New York-based Moat, founded seven years ago, has signed an agreement to be acquired by Oracle in what will be one of the biggest examples yet of marketing technology companies acquiring in to ad-tech.
And now Moat is taking its viewability technology in to the upfronts, the season in which US TV networks tout their upcoming content in order to sell to advertisers.
Speaking in this video interview with Beet.TV, Moat CEO Jonah Goodhart revealed Fox, through its true[X] ad engagement subsidiary, will be trying to sell advertisers based on “attention” as measured through a Moat partnership.
“We’re specifically doing something with Fox, coming up for this year’s upfronts, where they are really focused on attention, on how to understand … attention in television, connected TV, other types of environments,” he said.
“We are Fox’s partner where we start with measuring viewability, moving on to time and ultimately asking questions like, ‘How long was somebody there? What did they do?’, ‘Did they interact with the ad?’ [and] ’Did they choose do be there?… ‘
“With Fox, we’re applying [our] technology to understand attention in the environments they create.” Fox’s upfront presentation takes place on May 15.
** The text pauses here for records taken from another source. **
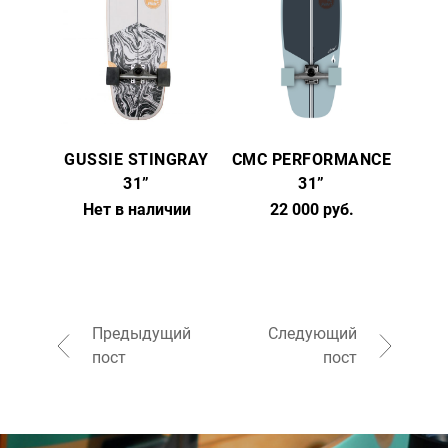
GUSSIE STINGRAY
CMC PERFORMANCE
31”
31”
Нет в наличии
22 000 руб.
Предыдущий
Следующий
пост
пост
It comes as Moat’s acquisition by Oracle serves as another indicator of ad-tech consolidation, after TubeMogul was acquired by Adobe late in 2016.
Moat’s product suite includes online analytics for advertising, including insight in to the visibility of video advertising. Oracle plans to integrate the company in to its existing Oracle Data Cloud – a suite for targeting, delivering and measuring online advertising which claims to have over five billion unique consumer profiles.
Oracle has bought in to ad-tech in recent years through Bluekai and Vitrue. It says Moat “will remain an independent platform within” its own offering.
Moat’s star has risen as concern has grown over the extent of fraudulent ad impressions and inventory that is not even viewable by human users, and especially since the Media Ratings Council (MRC) codified guidelines for viewable ad impressions as a consequence in 2014. Now the company claims over 600 clients.
In a letter to its customers, Oracle says:
“Oracle plans to continue investing in Moat. We expect this will include more functionality and capabilities at a quicker pace. In addition, Moat customers will benefit from better integration and alignment with Oracle’s other product offerings.
“Oracle and Moat are committed to keeping Moat an open measurement and analytics platform, with deep integrations and partnerships across the entire digital publisher and adtech landscape.”
Oracle claims media spending worth more than $4bn was enhanced by capabilities of its Data Cloud last year.